This is the nature of the exhibition hockey: Unpredictability. One night, the Ottawa Senators will beat the Toronto Maple Leafs 5-0; just 24 hours lady, the Leafs beat the Sens by a 4-1 score. Ottawa carried the play one night, and Toronto carried it the next. It was an odd reversal of roles, but I suppose that's what what we should all expect in the pre-season.
Penalties didn't help the Senators, and they never will help a team that takes 10 minor penalties in a single game. But blaming the referees probably isn't the answer: Ottawa took penalties because they weren't playing well enough, and the time spent short-handed made it even harder to play well. Especially given the marked improvement in Toronto's powerplay in just one day (they had three PP goals on Wednesday).
Sens hero: Nick Foligno
Another solid game for Foligno, and another case made for him jumping into the Senators' top six forwards. Foligno's goal may have been a gimme (he was left wide open in front of the net, and James Reimer overcommitted horribly on the play, but it showed good sense and a goal-scorer's patience for Foligno to wait for his opening. He also developed a good rivalry with Mike Komisarek, which is great because a) it shows Foligno is willing to step into a role as a shift-disturbing scorer, and b) if Komisarek is concerned about Foligno in regular-season games, that means he's not paying as much attention to the more natural goal-scorers on the ice.
Sens hero: Jared Cowen
It was Cowen's best game, without a doubt, rookie camp included. He played almost 20 minutes, finished +1 on the night, and wasn't only solid defensively--his puck control and passing were visibly improved, as well. It might not be enough to incite the Senators to make room for him on the blue line, but it was definitely a step in the right direction.
Sens zero: Brian Lee
Taking a step in the wrong direction was Lee. In his past struggles, Lee has been criticized for being soft on the puck and on his opponent, and not thinking or acting quickly enough. But on Wednesday night, he didn't even do the most basic things right, like proper positioning. Lee was on the ice for the first two goals against, and looked lost on the ice, and wasn't able to keep track of his man on either play. It wasn't pretty.
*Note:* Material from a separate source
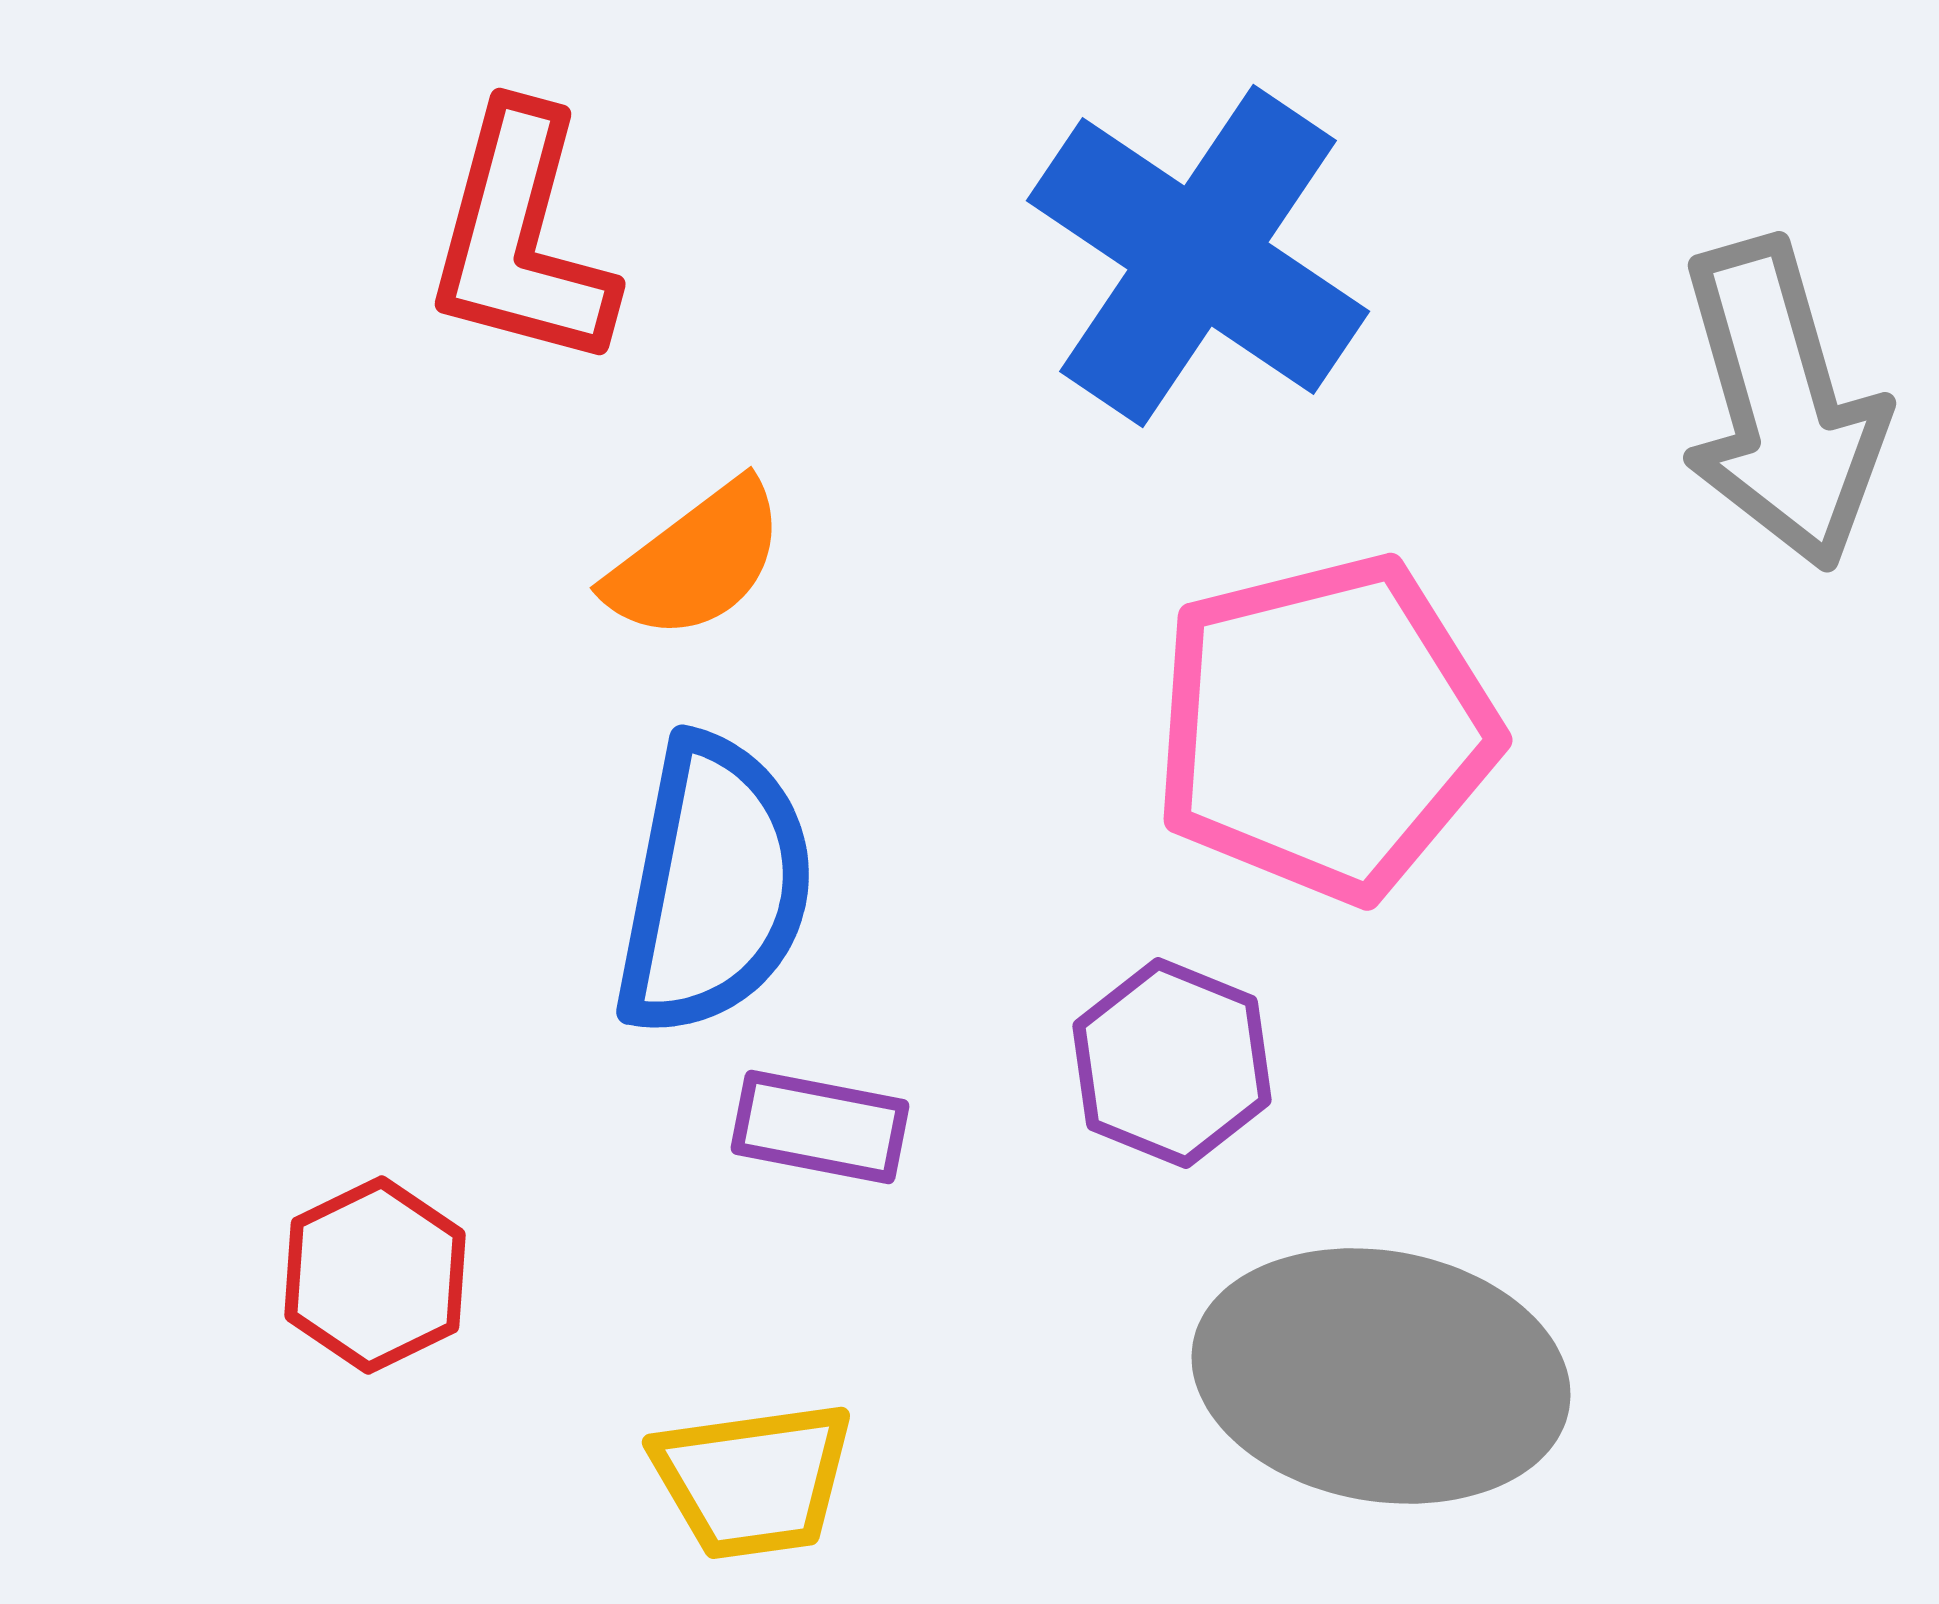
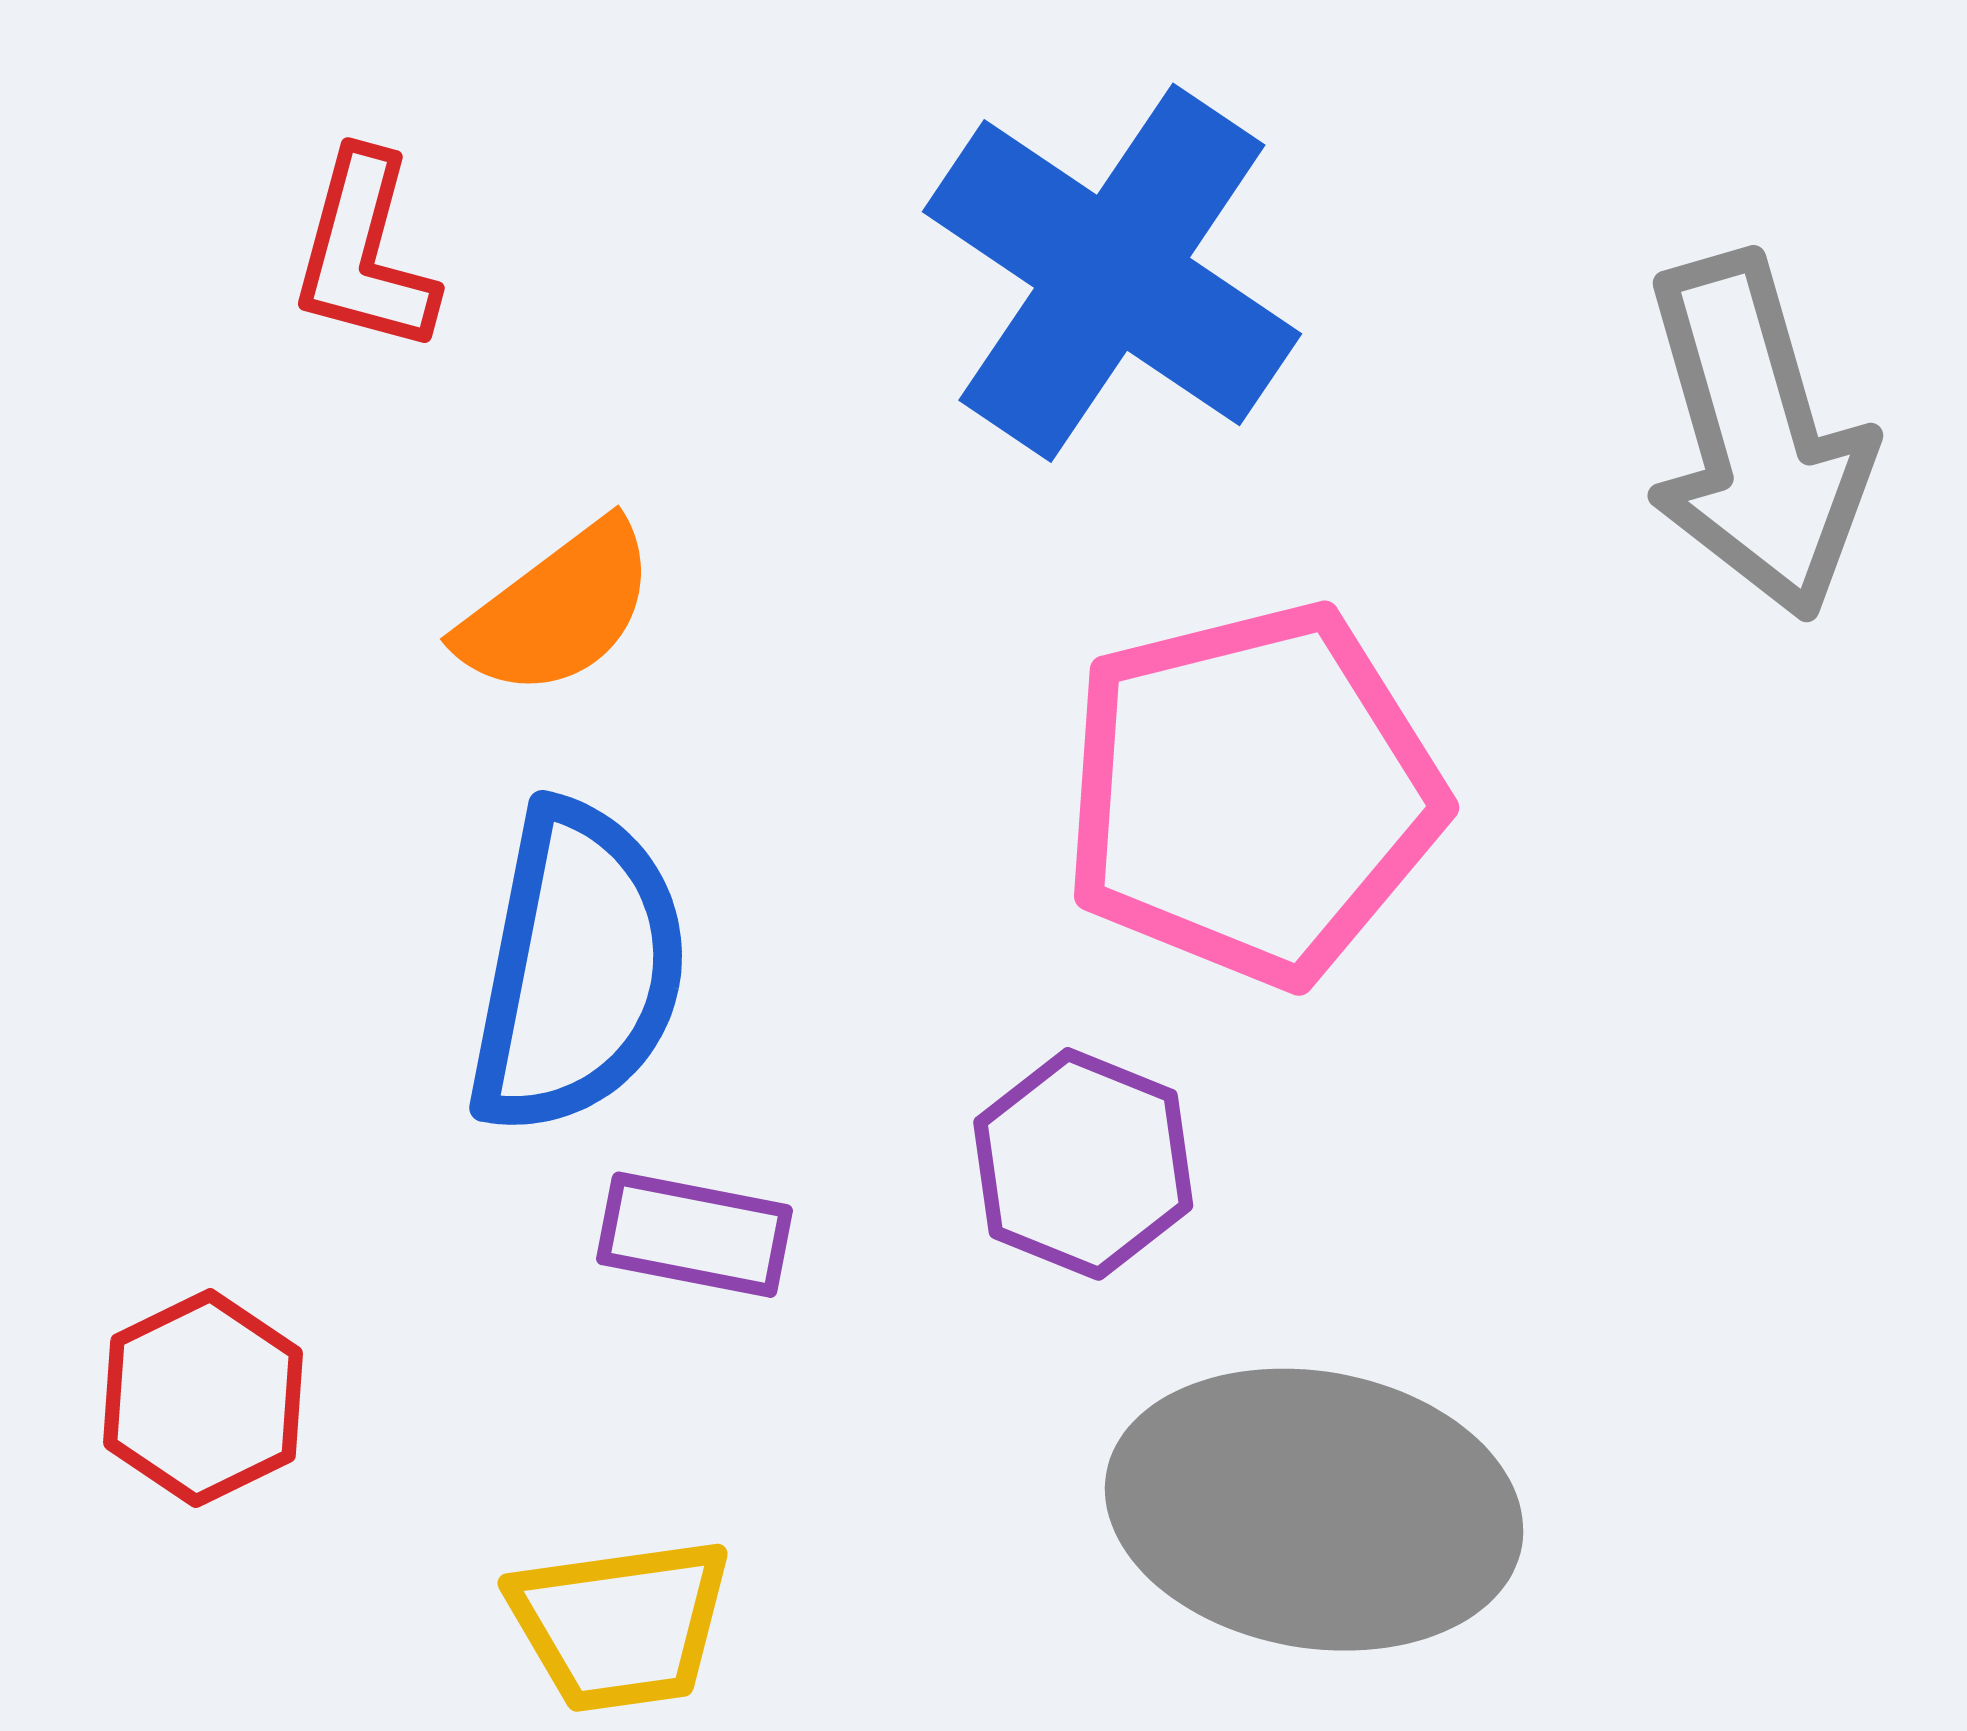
red L-shape: (521, 238) -> (364, 253), size x0.7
But the good thing for Lee is that there is no possible way he doesn't understand what he needs to do. A player doesn't ascend to the place Lee is without knowing and being able to play good, positional hockey. So all Lee has to do--which may not actually be that simple--is clear his mind, avoid trying to over-complicate his game,and start playing the most basic defence he can possibly play. It won't be flashy, but at least it will be solid enough.
Sens zero: Brian Elliott
Let's be careful not to overstate the importance of a meaningless exhibition game that also happened to be the first hockey Elliott played in months upon months. But he didn't look good. And no, he didn't have much help, but after watching Robin Lehner put up a shutout Tuesday, it was hard to watch Elliott struggle and allow a couple of weak goals on Wednesday. But he'll get plenty of opportunities to rebound from it.
Shift disturber: Francis Lessard
His play would probably have been too reckless for a regular-season game, but Lessard made the game a lot more exciting than it would otherwise have been. And, with a big hit on Mikhail Grabovski, a "fight" with Danny Richmond, and a willingness to drop the gloves with both Komisarek and Colton Orr, Lessard made his point: He'll be a damn good player to have in the lineup for any games against the Maple Leafs or similarly-built teams.
Injury concerns: Ryan Shannon
After taking an ugly elbow from Jay Rosehill, Shannon left the ice with a bloody nose and a woozy disposition. Which should concern any fans of him, because Shannon's had concussions in each of the last two seasons, and seems more vulnerable to them now than your average player. He's never really been the same player as he was before that first concussion, but hopefully he didn't come down with one on Wednesday night.